Arguments concluded with McGinley's rebuttal. He once again called for the Court to reverse entirely upon the Second Circuit's ruling, and he described the respondents' arguments regarding procedural irregularities as "inexcusable neglect" that courts should not be rescuing litigants from. He concluded by reminding the Court that this case relates to events that ultimately happened twenty-five years prior and described the matter as a "zombie case that should have been over years ago."

The total duration of the oral arguments was 52 minutes and 41 seconds.

== Holding ==
The opinion of the court was authored by Justice Thomas. The opinion given by Thomas was joined in toto by all of the other justices, except for Justice Jackson who joined to all parts of the opinion save for Part III and gave a separate concurrence expressing her divergence.

The holding reversed the Second Circuit's approach to balancing the interests of Rules 60(b) and 15(a). In its stead, the Court reasserted the necessity of the standards set in Rule 60(b). In particular, the Court explained that the relationship between the two rules is governed by an "order of operations": Rule 60(b)'s requirements must be satisfied first before Rule 15(a)'s liberal pleading amendment policy can come into consideration. The Court rejected the Second Circuit's notion that Rule 15(a)'s liberal amendment policy would bear any weight on determining whether it was appropriate to reopen a case via Rule 60(b).

Specifically at issue in this case was Rule 60(b)(6), which the Court describes as a "catchall" for any matters of judicial fairness that fall outside of the circumstances expressly allowed for in Rule 60(b)(1)-(5).

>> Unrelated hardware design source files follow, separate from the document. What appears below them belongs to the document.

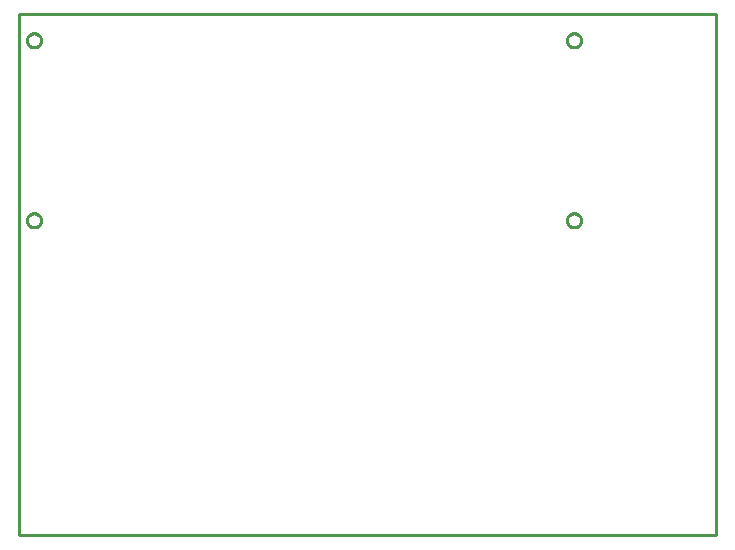
<source format=gbr>
G04 EAGLE Gerber RS-274X export*
G75*
%MOMM*%
%FSLAX34Y34*%
%LPD*%
%IN*%
%IPPOS*%
%AMOC8*
5,1,8,0,0,1.08239X$1,22.5*%
G01*
%ADD10C,0.254000*%


D10*
X0Y266700D02*
X590350Y266700D01*
X590350Y707900D01*
X0Y707900D01*
X0Y266700D01*
X12363Y679800D02*
X11693Y679875D01*
X11036Y680025D01*
X10400Y680248D01*
X9793Y680540D01*
X9223Y680899D01*
X8696Y681319D01*
X8219Y681796D01*
X7799Y682323D01*
X7440Y682893D01*
X7148Y683500D01*
X6925Y684136D01*
X6775Y684793D01*
X6700Y685463D01*
X6700Y686137D01*
X6775Y686807D01*
X6925Y687464D01*
X7148Y688100D01*
X7440Y688707D01*
X7799Y689278D01*
X8219Y689804D01*
X8696Y690281D01*
X9223Y690701D01*
X9793Y691060D01*
X10400Y691352D01*
X11036Y691575D01*
X11693Y691725D01*
X12363Y691800D01*
X13037Y691800D01*
X13707Y691725D01*
X14364Y691575D01*
X15000Y691352D01*
X15607Y691060D01*
X16178Y690701D01*
X16704Y690281D01*
X17181Y689804D01*
X17601Y689278D01*
X17960Y688707D01*
X18252Y688100D01*
X18475Y687464D01*
X18625Y686807D01*
X18700Y686137D01*
X18700Y685463D01*
X18625Y684793D01*
X18475Y684136D01*
X18252Y683500D01*
X17960Y682893D01*
X17601Y682323D01*
X17181Y681796D01*
X16704Y681319D01*
X16178Y680899D01*
X15607Y680540D01*
X15000Y680248D01*
X14364Y680025D01*
X13707Y679875D01*
X13037Y679800D01*
X12363Y679800D01*
X12363Y527400D02*
X11693Y527475D01*
X11036Y527625D01*
X10400Y527848D01*
X9793Y528140D01*
X9223Y528499D01*
X8696Y528919D01*
X8219Y529396D01*
X7799Y529923D01*
X7440Y530493D01*
X7148Y531100D01*
X6925Y531736D01*
X6775Y532393D01*
X6700Y533063D01*
X6700Y533737D01*
X6775Y534407D01*
X6925Y535064D01*
X7148Y535700D01*
X7440Y536307D01*
X7799Y536878D01*
X8219Y537404D01*
X8696Y537881D01*
X9223Y538301D01*
X9793Y538660D01*
X10400Y538952D01*
X11036Y539175D01*
X11693Y539325D01*
X12363Y539400D01*
X13037Y539400D01*
X13707Y539325D01*
X14364Y539175D01*
X15000Y538952D01*
X15607Y538660D01*
X16178Y538301D01*
X16704Y537881D01*
X17181Y537404D01*
X17601Y536878D01*
X17960Y536307D01*
X18252Y535700D01*
X18475Y535064D01*
X18625Y534407D01*
X18700Y533737D01*
X18700Y533063D01*
X18625Y532393D01*
X18475Y531736D01*
X18252Y531100D01*
X17960Y530493D01*
X17601Y529923D01*
X17181Y529396D01*
X16704Y528919D01*
X16178Y528499D01*
X15607Y528140D01*
X15000Y527848D01*
X14364Y527625D01*
X13707Y527475D01*
X13037Y527400D01*
X12363Y527400D01*
X469563Y679800D02*
X468893Y679875D01*
X468236Y680025D01*
X467600Y680248D01*
X466993Y680540D01*
X466423Y680899D01*
X465896Y681319D01*
X465419Y681796D01*
X464999Y682323D01*
X464640Y682893D01*
X464348Y683500D01*
X464125Y684136D01*
X463975Y684793D01*
X463900Y685463D01*
X463900Y686137D01*
X463975Y686807D01*
X464125Y687464D01*
X464348Y688100D01*
X464640Y688707D01*
X464999Y689278D01*
X465419Y689804D01*
X465896Y690281D01*
X466423Y690701D01*
X466993Y691060D01*
X467600Y691352D01*
X468236Y691575D01*
X468893Y691725D01*
X469563Y691800D01*
X470237Y691800D01*
X470907Y691725D01*
X471564Y691575D01*
X472200Y691352D01*
X472807Y691060D01*
X473378Y690701D01*
X473904Y690281D01*
X474381Y689804D01*
X474801Y689278D01*
X475160Y688707D01*
X475452Y688100D01*
X475675Y687464D01*
X475825Y686807D01*
X475900Y686137D01*
X475900Y685463D01*
X475825Y684793D01*
X475675Y684136D01*
X475452Y683500D01*
X475160Y682893D01*
X474801Y682323D01*
X474381Y681796D01*
X473904Y681319D01*
X473378Y680899D01*
X472807Y680540D01*
X472200Y680248D01*
X471564Y680025D01*
X470907Y679875D01*
X470237Y679800D01*
X469563Y679800D01*
X469563Y527400D02*
X468893Y527475D01*
X468236Y527625D01*
X467600Y527848D01*
X466993Y528140D01*
X466423Y528499D01*
X465896Y528919D01*
X465419Y529396D01*
X464999Y529923D01*
X464640Y530493D01*
X464348Y531100D01*
X464125Y531736D01*
X463975Y532393D01*
X463900Y533063D01*
X463900Y533737D01*
X463975Y534407D01*
X464125Y535064D01*
X464348Y535700D01*
X464640Y536307D01*
X464999Y536878D01*
X465419Y537404D01*
X465896Y537881D01*
X466423Y538301D01*
X466993Y538660D01*
X467600Y538952D01*
X468236Y539175D01*
X468893Y539325D01*
X469563Y539400D01*
X470237Y539400D01*
X470907Y539325D01*
X471564Y539175D01*
X472200Y538952D01*
X472807Y538660D01*
X473378Y538301D01*
X473904Y537881D01*
X474381Y537404D01*
X474801Y536878D01*
X475160Y536307D01*
X475452Y535700D01*
X475675Y535064D01*
X475825Y534407D01*
X475900Y533737D01*
X475900Y533063D01*
X475825Y532393D01*
X475675Y531736D01*
X475452Y531100D01*
X475160Y530493D01*
X474801Y529923D01*
X474381Y529396D01*
X473904Y528919D01*
X473378Y528499D01*
X472807Y528140D01*
X472200Y527848D01*
X471564Y527625D01*
X470907Y527475D01*
X470237Y527400D01*
X469563Y527400D01*
M02*

</source>
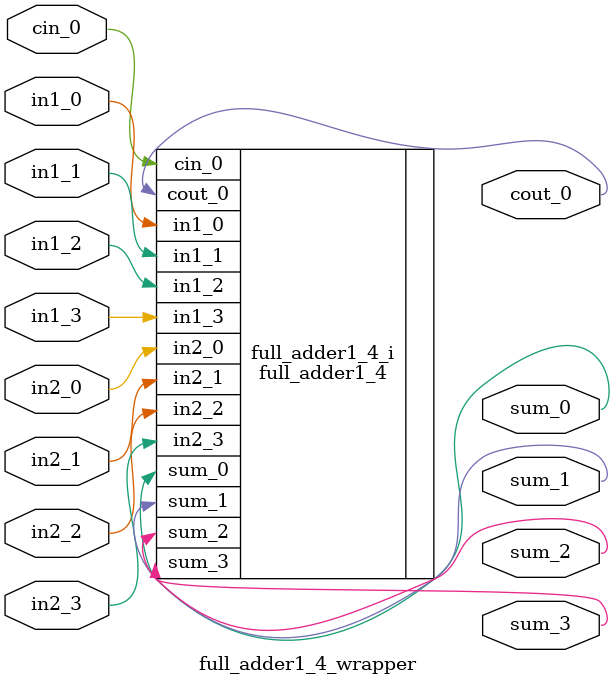
<source format=v>
`timescale 1 ps / 1 ps

module full_adder1_4_wrapper
   (cin_0,
    cout_0,
    in1_0,
    in1_1,
    in1_2,
    in1_3,
    in2_0,
    in2_1,
    in2_2,
    in2_3,
    sum_0,
    sum_1,
    sum_2,
    sum_3);
  input cin_0;
  output cout_0;
  input in1_0;
  input in1_1;
  input in1_2;
  input in1_3;
  input in2_0;
  input in2_1;
  input in2_2;
  input in2_3;
  output sum_0;
  output sum_1;
  output sum_2;
  output sum_3;

  wire cin_0;
  wire cout_0;
  wire in1_0;
  wire in1_1;
  wire in1_2;
  wire in1_3;
  wire in2_0;
  wire in2_1;
  wire in2_2;
  wire in2_3;
  wire sum_0;
  wire sum_1;
  wire sum_2;
  wire sum_3;

  full_adder1_4 full_adder1_4_i
       (.cin_0(cin_0),
        .cout_0(cout_0),
        .in1_0(in1_0),
        .in1_1(in1_1),
        .in1_2(in1_2),
        .in1_3(in1_3),
        .in2_0(in2_0),
        .in2_1(in2_1),
        .in2_2(in2_2),
        .in2_3(in2_3),
        .sum_0(sum_0),
        .sum_1(sum_1),
        .sum_2(sum_2),
        .sum_3(sum_3));
endmodule

</source>
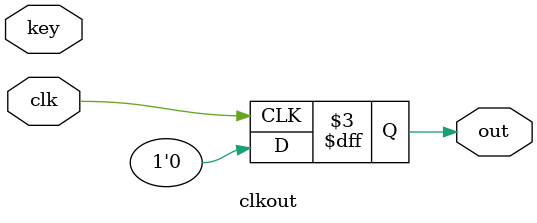
<source format=v>
`timescale 1ns / 1ps


module clkout(
    input clk,
    input key,
    output reg out
    );
    always@(posedge clk)
    begin
    out<=1'b0;
    if(key) out<=1'b0;
    end
endmodule

</source>
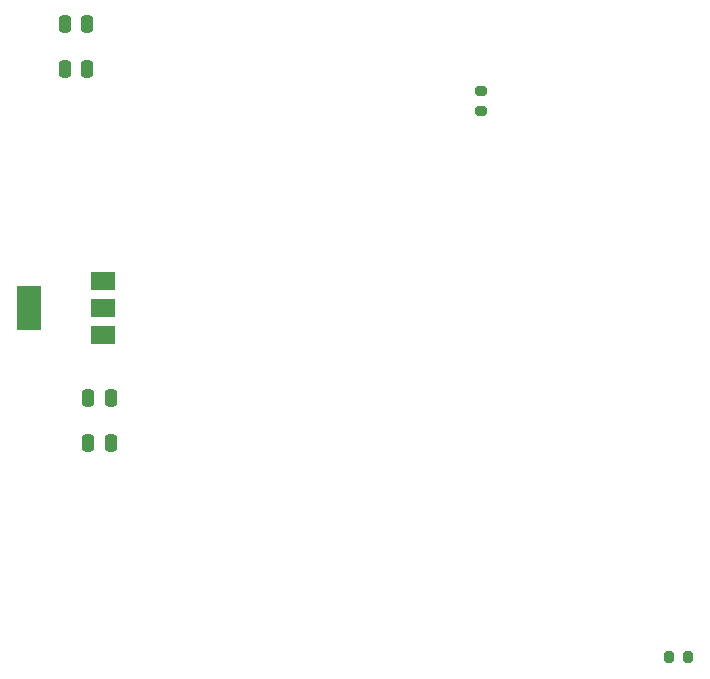
<source format=gbr>
G04 #@! TF.GenerationSoftware,KiCad,Pcbnew,7.0.8*
G04 #@! TF.CreationDate,2024-10-25T10:17:10+09:00*
G04 #@! TF.ProjectId,Juice connector board,4a756963-6520-4636-9f6e-6e6563746f72,rev?*
G04 #@! TF.SameCoordinates,Original*
G04 #@! TF.FileFunction,Paste,Top*
G04 #@! TF.FilePolarity,Positive*
%FSLAX46Y46*%
G04 Gerber Fmt 4.6, Leading zero omitted, Abs format (unit mm)*
G04 Created by KiCad (PCBNEW 7.0.8) date 2024-10-25 10:17:10*
%MOMM*%
%LPD*%
G01*
G04 APERTURE LIST*
G04 Aperture macros list*
%AMRoundRect*
0 Rectangle with rounded corners*
0 $1 Rounding radius*
0 $2 $3 $4 $5 $6 $7 $8 $9 X,Y pos of 4 corners*
0 Add a 4 corners polygon primitive as box body*
4,1,4,$2,$3,$4,$5,$6,$7,$8,$9,$2,$3,0*
0 Add four circle primitives for the rounded corners*
1,1,$1+$1,$2,$3*
1,1,$1+$1,$4,$5*
1,1,$1+$1,$6,$7*
1,1,$1+$1,$8,$9*
0 Add four rect primitives between the rounded corners*
20,1,$1+$1,$2,$3,$4,$5,0*
20,1,$1+$1,$4,$5,$6,$7,0*
20,1,$1+$1,$6,$7,$8,$9,0*
20,1,$1+$1,$8,$9,$2,$3,0*%
G04 Aperture macros list end*
%ADD10RoundRect,0.250000X0.250000X0.475000X-0.250000X0.475000X-0.250000X-0.475000X0.250000X-0.475000X0*%
%ADD11RoundRect,0.200000X-0.275000X0.200000X-0.275000X-0.200000X0.275000X-0.200000X0.275000X0.200000X0*%
%ADD12RoundRect,0.200000X-0.200000X-0.275000X0.200000X-0.275000X0.200000X0.275000X-0.200000X0.275000X0*%
%ADD13R,2.000000X1.500000*%
%ADD14R,2.000000X3.800000*%
G04 APERTURE END LIST*
D10*
X116256000Y-115743000D03*
X114356000Y-115743000D03*
D11*
X147600000Y-86000000D03*
X147600000Y-87650000D03*
D10*
X116261000Y-111933000D03*
X114361000Y-111933000D03*
X114285000Y-80310000D03*
X112385000Y-80310000D03*
D12*
X163500000Y-133904000D03*
X165150000Y-133904000D03*
D13*
X115621000Y-106627000D03*
X115621000Y-104327000D03*
D14*
X109321000Y-104327000D03*
D13*
X115621000Y-102027000D03*
D10*
X114285000Y-84120000D03*
X112385000Y-84120000D03*
M02*

</source>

The Court reaffirmed the catchall status of 60(b)(6) and that it is only available in "extraordinary circumstances" by referencing their earlier holding in the 2022 case Kemp v. United States. The Court also gave an overview of its previous jurisprudence on the matter dating back to 1949 in order to illustrate how it is important that the party moving for relief under Rule 60(b)(6) must be faultless in the extraordinary circumstances they allege. This was not apparent for the plaintiffs in the present case, which the trial court describes as having “had ample opportunity to pursue all legal avenues available to them for relief."

The Court in its holding also took issue with the Second Circuit's decision to weigh in on the matter of the plaintiffs' Rule 60(b)(6) motion at all. Rulings on Rule 60(b) motions are only reviewable on an abuse-of-discretion standard. The District Court here applied the correct legal standard and gave adequate rationale for its decision based on the present facts. Therefore, the Second Circuit erred in finding this matter appropriate for their review in the first place.